Smart insights on a slowing burn for a marketing while massive amount of job openings are left unfilled & firms are continuing to re-organize. Hire smart leaders.

https://seekingalpha.com/news/3845238-pace-of-job-growth-expected-to-slow-in-may-as-unemployment-seen-ticking-down

The number of U.S. jobs added in May is expected to moderate from recent months as the Federal Reserve hikes rates to cool the economy in its mission to bring down inflation.

Economists estimate that 325K jobs were added in May, down from the 428K increase in April. The unemployment rate is expected to improve slightly to 3.5% from 3.6% in April.

“We’ve enjoyed 12 consecutive months of payroll growth north of 400,000, but that streak is close to an end,” said Bankrate Chief Financial Analyst Greg McBride. “Job growth will continue but at a more modest pace in the months ahead as the Federal Reserve works to slow the economy and corral inflation.”

Evercore ISI expects a 300K gain for May. “Layoffs are increasing, particularly in the tech space, and net job growth should slow further,” said Evercore’s Stan Shipley in a note dated Tuesday.

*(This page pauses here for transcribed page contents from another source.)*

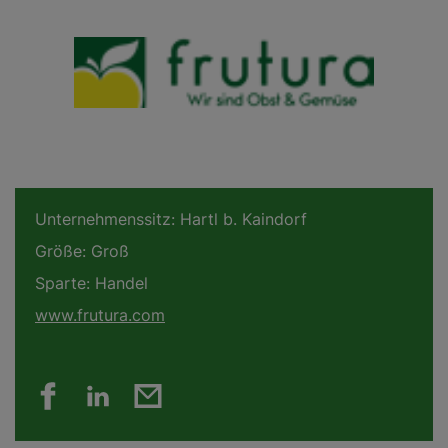
Unternehmenssitz:
Hartl b. Kaindorf
Größe:
Groß
Sparte:
Handel
www.frutura.com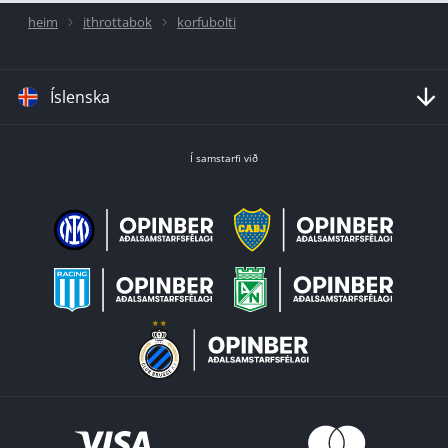
heim
ithrottabok
korfubolti
Íslenska
Í samstarfi við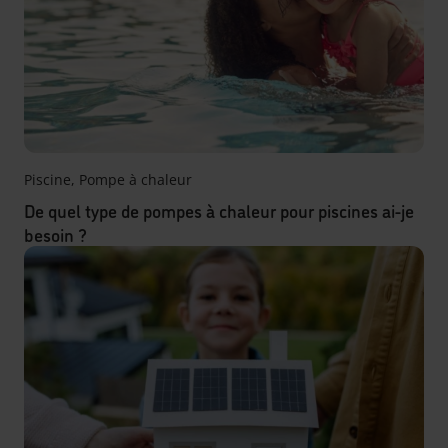
Piscine
,
Pompe à chaleur
De quel type de pompes à chaleur pour piscines ai-je
besoin ?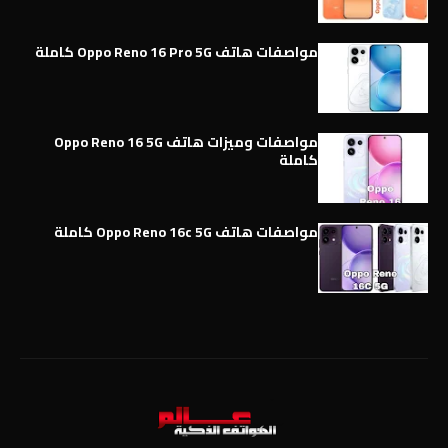
مواصفات هاتف Oppo Reno 16 Pro 5G كاملة
مواصفات وميزات هاتف Oppo Reno 16 5G
كاملة
مواصفات هاتف Oppo Reno 16c 5G كاملة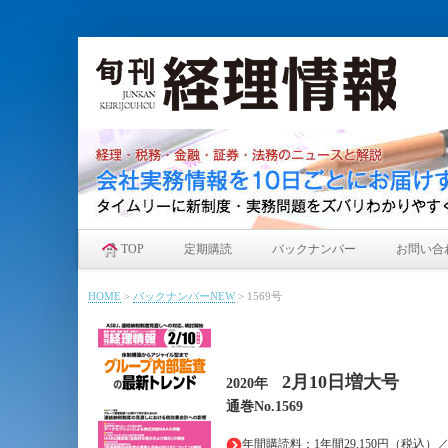
TOP
定期購読
バックナンバー
お問い合
HOME
>
バックナンバーNEW
>
1569号
2月10日増大
号
2020年
通巻No.1569
年間購読料：1年間29,150円（税込）／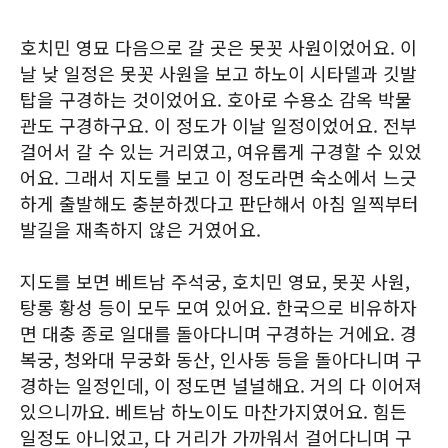
호치민 영묘 다음으로 갈 곳은 못꼿 사원이었어요. 이
날 낮 일정은 못꼿 사원을 보고 하노이 시타델과 깃발
탑을 구경하는 것이었어요. 호아로 수용소 감옥 박물
관도 구경하구요. 이 정도가 이날 일정이었어요. 전부
걸어서 갈 수 있는 거리였고, 여유롭게 구경할 수 있었
어요. 그래서 지도를 보고 이 정도라면 숙소에서 느긋
하게 출발해도 충분하겠다고 판단해서 아침 일찍부터
발길을 재촉하지 않은 거였어요.
지도를 보면 베트남 주석궁, 호치민 영묘, 못꼿 사원,
탕롱 황성 등이 모두 모여 있어요. 한국으로 비유하자
면 대충 종로 일대를 돌아다니며 구경하는 거에요. 경
복궁, 청와대 무궁화 동산, 인사동 등을 돌아다니며 구
경하는 일정인데, 이 정도면 널널해요. 거의 다 이어져
있으니까요. 베트남 하노이도 마찬가지였어요. 힘든
일정도 아니었고, 다 거리가 가까워서 걸어다니며 구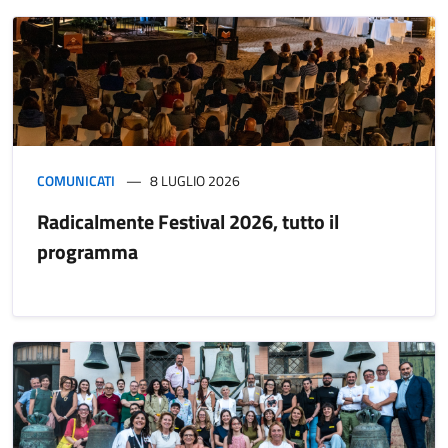
COMUNICATI
8 LUGLIO 2026
Radicalmente Festival 2026, tutto il
programma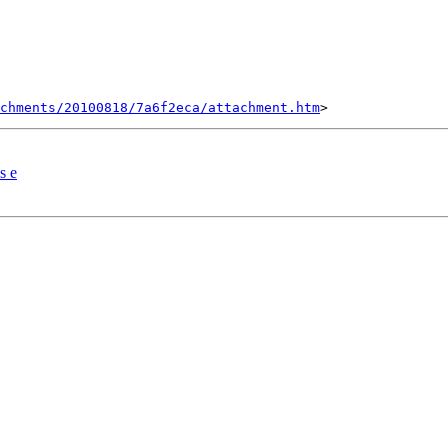
chments/20100818/7a6f2eca/attachment.htm
s e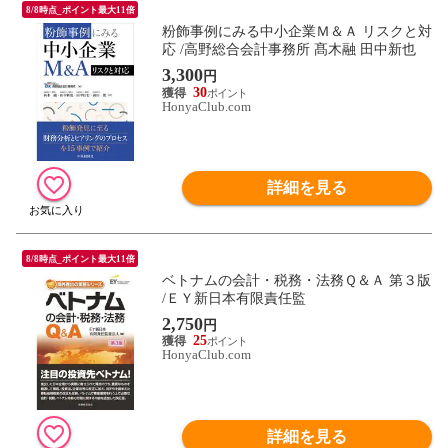
8/8時点_ポイント最大11倍
粉飾事例にみる中小企業Ｍ＆Ａ リスクと対
応 /高野総合会計事務所 髙木融 田中新也
3,300
円
30
HonyaClub.com
詳細を見る
8/8時点_ポイント最大11倍
ベトナムの会計・税務・法務Ｑ＆Ａ 第３版
/ＥＹ新日本有限責任監
2,750
円
25
HonyaClub.com
詳細を見る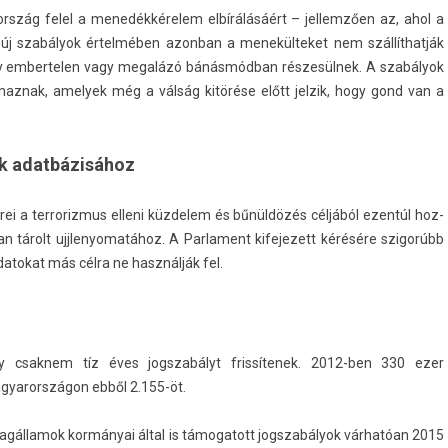
ország felel a menedékkérelem elbírálásáért – jel­lemző­en az, ahol a
új szabályok értelmében azon­ban a menekül­teket nem szállíthatják
hogy em­ber­tel­en vagy megalázó bánásmódban részesülnek. A szabályok
maz­nak, amelyek még a válság kitörése előtt jel­zik, hogy gond van a
k adatbázisához
i a ter­roriz­mus el­leni küz­delem és bűnüldözés céljából ezentúl hoz­
n tárolt ujjlenyomatához. A Par­la­ment kifejezett kérésére szigorúbb
atokat más célra ne használják fel.
 csak­nem tíz éves jogszabályt frissítenek. 2012-ben 330 ezer
agyarországon ebből 2.155-öt.
a tagál­lamok kormányai által is támogatott jogszabályok várhatóan 2015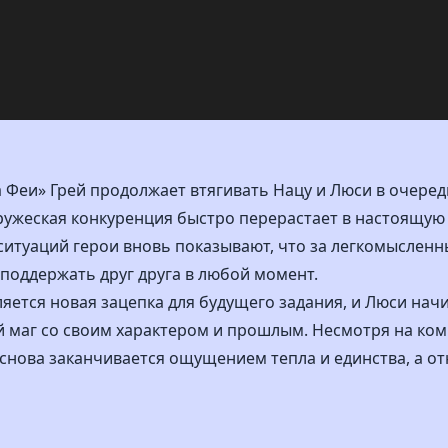
та Феи» Грей продолжает втягивать Нацу и Люси в очеред
ружеская конкуренция быстро перерастает в настоящую 
 ситуаций герои вновь показывают, что за легкомыслен
 поддержать друг друга в любой момент.
яется новая зацепка для будущего задания, и Люси нач
ый маг со своим характером и прошлым. Несмотря на ко
» снова заканчивается ощущением тепла и единства, а 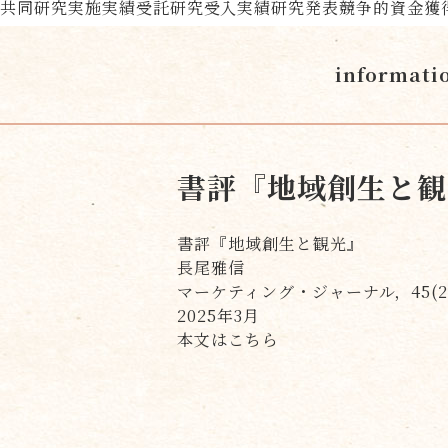
共同研究実施実績
受託研究受入実績
研究発表
競争的資金獲
informati
書評『地域創生と観
書評『地域創生と観光』
長尾雅信
マーケティング・ジャーナル，45(2)，p
2025年3月
本文はこちら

Allie Kelly, chief marketing officer at Employ Inc., agrees with that number, noting she expects the May report to reflect the lowest growth in the recovery. The recruiting firm has seen a slight drop off in the growth of job openings. But the number of job openings relative to the number of unemployed people is still “massive,” she said.Nonfarm payrolls from 1999-March 2022

Keep in mind that the strong growth in the number of jobs in the past couple of years was digging out of the hole caused by the pandemic in March and April 2020, when 22M people lost their jobs. Those jobs have largely come back. According to the U.S. Bureau of Labor Statistics, the number of long-term unemployed people was 1.5M in April, little changed from March but 362K higher than February 2020.

Economists will be keeping an eye on the labor participation rate, which has stayed below prepandemic levels — April’s 62.2% rate is 1.2 percentage points lower than the February 2020 level.

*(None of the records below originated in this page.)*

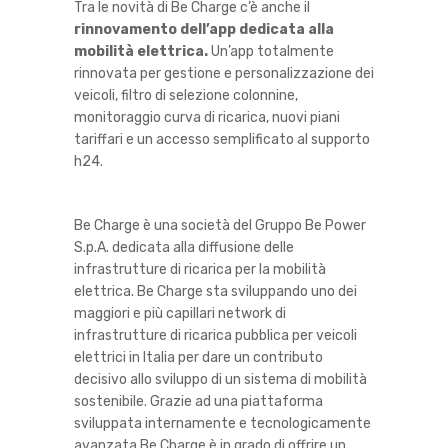
Tra le novità di Be Charge c’è anche il
rinnovamento dell’app dedicata alla
mobilità elettrica.
Un’app totalmente
rinnovata per gestione e personalizzazione dei
veicoli, filtro di selezione colonnine,
monitoraggio curva di ricarica, nuovi piani
tariffari e un accesso semplificato al supporto
h24.
Be Charge è una società del Gruppo Be Power
S.p.A. dedicata alla diffusione delle
infrastrutture di ricarica per la mobilità
elettrica. Be Charge sta sviluppando uno dei
maggiori e più capillari network di
infrastrutture di ricarica pubblica per veicoli
elettrici in Italia per dare un contributo
decisivo allo sviluppo di un sistema di mobilità
sostenibile. Grazie ad una piattaforma
sviluppata internamente e tecnologicamente
avanzata Be Charge è in grado di offrire un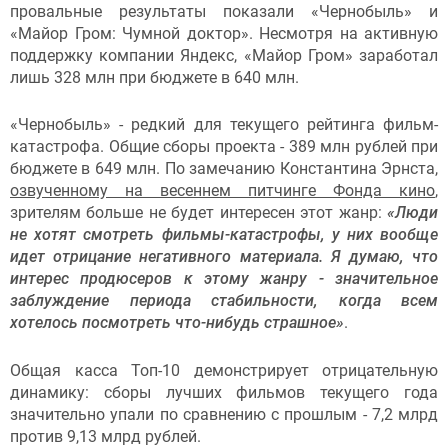
провальные результаты показали «Чернобыль» и
«Майор Гром: Чумной доктор». Несмотря на активную
поддержку компании Яндекс, «Майор Гром» заработал
лишь 328 млн при бюджете в 640 млн.
«Чернобыль» - редкий для текущего рейтинга фильм-
катастрофа. Общие сборы проекта - 389 млн рублей при
бюджете в 649 млн. По замечанию Константина Эрнста,
озвученному на весеннем питчинге Фонда кино
​,
зрителям больше не будет интересен этот жанр:
«Люди
не хотят смотреть фильмы-катастрофы, у них вообще
идет отрицание негативного материала. Я думаю, что
интерес продюсеров к этому жанру - значительное
заблуждение периода стабильности, когда всем
хотелось посмотреть что-нибудь страшное»
.
Общая касса Топ-10 демонстрирует отрицательную
динамику: сборы лучших фильмов текущего года
значительно упали по сравнению с прошлым - 7,2 млрд
против 9,13 млрд рублей.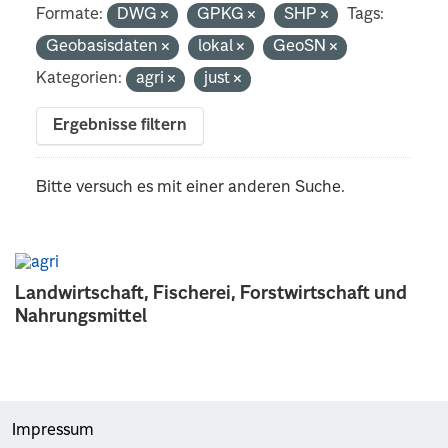
Formate:
DWG
GPKG
SHP
Tags:
Geobasisdaten
lokal
GeoSN
Kategorien:
agri
just
Ergebnisse filtern
Bitte versuch es mit einer anderen Suche.
Landwirtschaft, Fischerei, Forstwirtschaft und
Nahrungsmittel
Impressum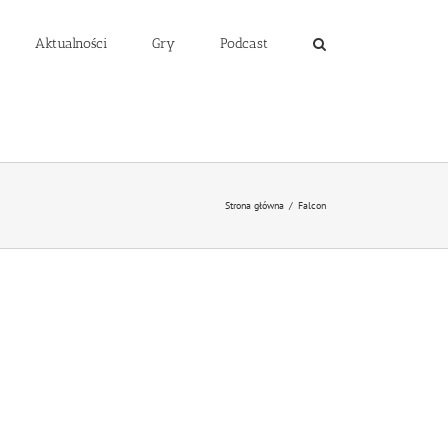
Aktualności
Gry
Podcast
Strona główna
/
Falcon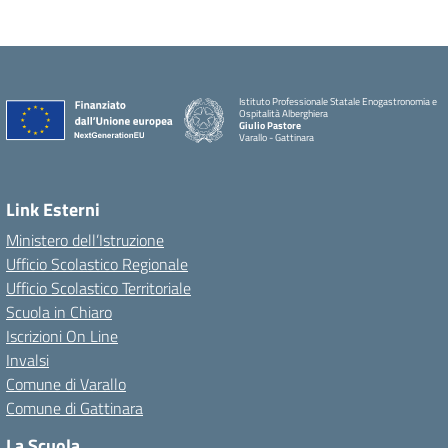
Istituto Professionale Statale Enogastronomia e
Ospitalità Alberghiera
Giulio Pastore
Varallo - Gattinara
Link Esterni
Ministero dell’Istruzione
Ufficio Scolastico Regionale
Ufficio Scolastico Territoriale
Scuola in Chiaro
Iscrizioni On Line
Invalsi
Comune di Varallo
Comune di Gattinara
La Scuola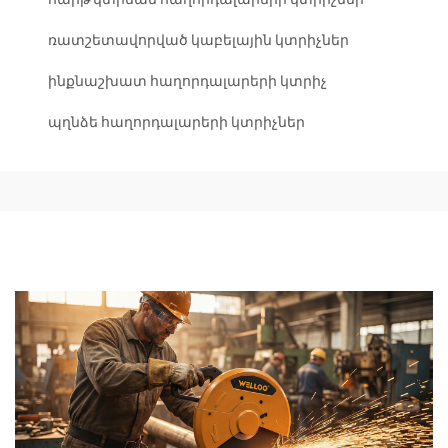
ռատշետավորված կաբելային կտրիչներ
ինքնաշխատ հաղորդալարերի կտրիչ
պղնձե հաղորդալարերի կտրիչներ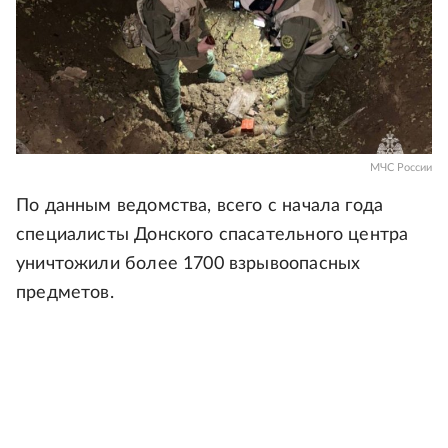
МЧС России
По данным ведомства, всего с начала года
специалисты Донского спасательного центра
уничтожили более 1700 взрывоопасных
предметов.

The unemployment rate, at 3.6% in April, is near 50-year lows. Its trajectory will depend on whether workers come off the sidelines, McBride said. “With almost two open jobs for every unemployed worker, seeing the labor force participation rate get closer to prepandemic levels would be a welcome sight,” he said.

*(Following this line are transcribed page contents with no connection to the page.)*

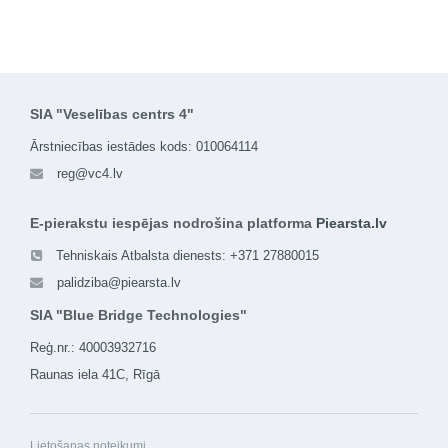
SIA "Veselības centrs 4"
Ārstniecības iestādes kods: 010064114
reg@vc4.lv
E-pierakstu iespējas nodrošina platforma
Piearsta.lv
Tehniskais Atbalsta dienests: +371 27880015
palidziba@piearsta.lv
SIA "Blue Bridge Technologies"
Reģ.nr.: 40003932716
Raunas iela 41C, Rīgā
Lietošanas noteikumi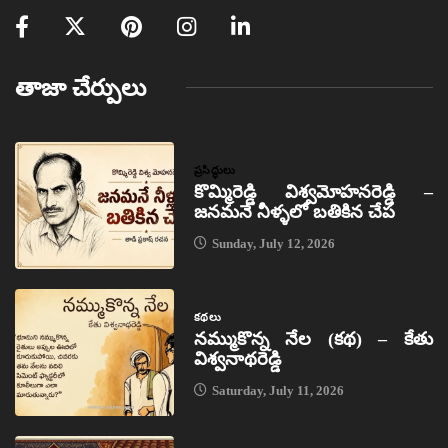
తాజా చేర్పులు
ప్రసిద్ధులు
కొమ్మిరెడ్డి విశ్వమోహనరెడ్డి –
జనమనే నీళ్ళలో బతికిన చేప
Sunday, July 12, 2026
కథలు
నమ్ముకొన్న నేల (కథ) – కేతు
విశ్వనాథరెడ్డి
Saturday, July 11, 2026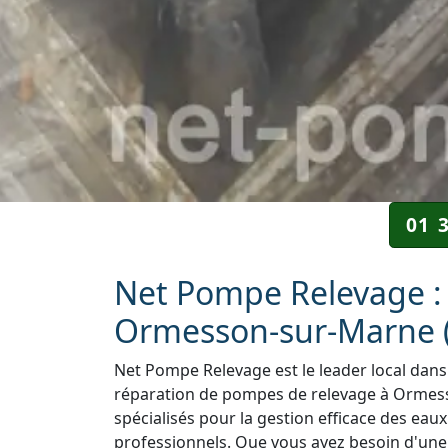
01 
Net Pompe Relevage : 
Ormesson-sur-Marne 
Net Pompe Relevage est le leader local dans 
réparation de pompes de relevage à Ormess
spécialisés pour la gestion efficace des eaux
professionnels. Que vous ayez besoin d'une i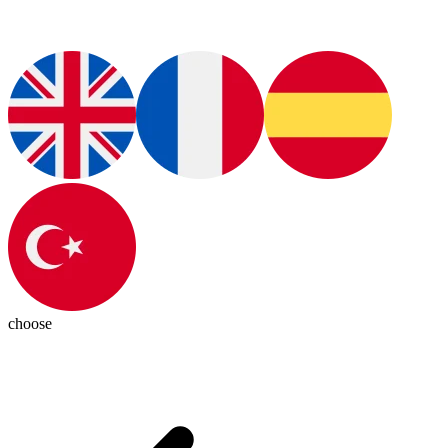
choose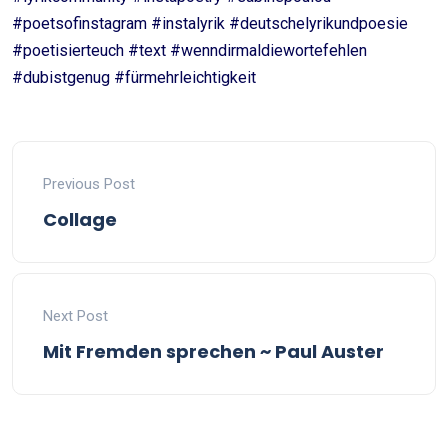
#poetsofinstagram #instalyrik #deutschelyrikundpoesie
#poetisierteuch #text #wenndirmaldiewortefehlen
#dubistgenug #fürmehrleichtigkeit
Previous Post
Collage
Next Post
Mit Fremden sprechen ~ Paul Auster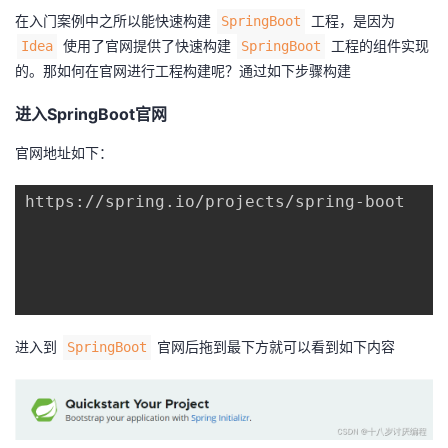
在入门案例中之所以能快速构建
工程，是因为
SpringBoot
使用了官网提供了快速构建
工程的组件实现
Idea
SpringBoot
的。那如何在官网进行工程构建呢？通过如下步骤构建
进入SpringBoot官网
官网地址如下：
https://spring.io/projects/spring-boot

进入到
官网后拖到最下方就可以看到如下内容
SpringBoot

Economists and investors will be looking at wage growth to see if it indicates slowing inflation. In April, average hourly earnings were $31.85, up 0.3% from the previous month and up 5.5% Y/Y. Evercore’s Shipley estimates that hourly earnings increased 0.4% M/M.

From Employ Inc.’s viewpoint, “wage growth has slowed very slightly,” Kelly said. And even before that, wage growth wasn’t keeping up with inflation, she said.

Month-to-month numbers can be volatile, though, and the Bureau of Labor Statistics will revise data from the previous two months. So it’s better to take a longer-term view of the data. The three-month average increase in nonfarm jobs was 523K in April, 549K in March, and 602K in February.

While not a reliable predictor of the BLS jobs numbers, ADP’s jobs report shows a gain of 128K jobs in May, lower than the 240K consensus. That furthers the narrative that job gains will decelerate.

With some economists and strategists ratcheting up the odds for a recession as the Federal Reserve tightens monetary policy to cool demand, Employ’s Kelly isn’t seeing any major impact yet. She’s seeing “a lot of speculation on layoffs and hiring freezes, but it’s not across the board… Job growth is still growing, slowing from what it was, but still growing.”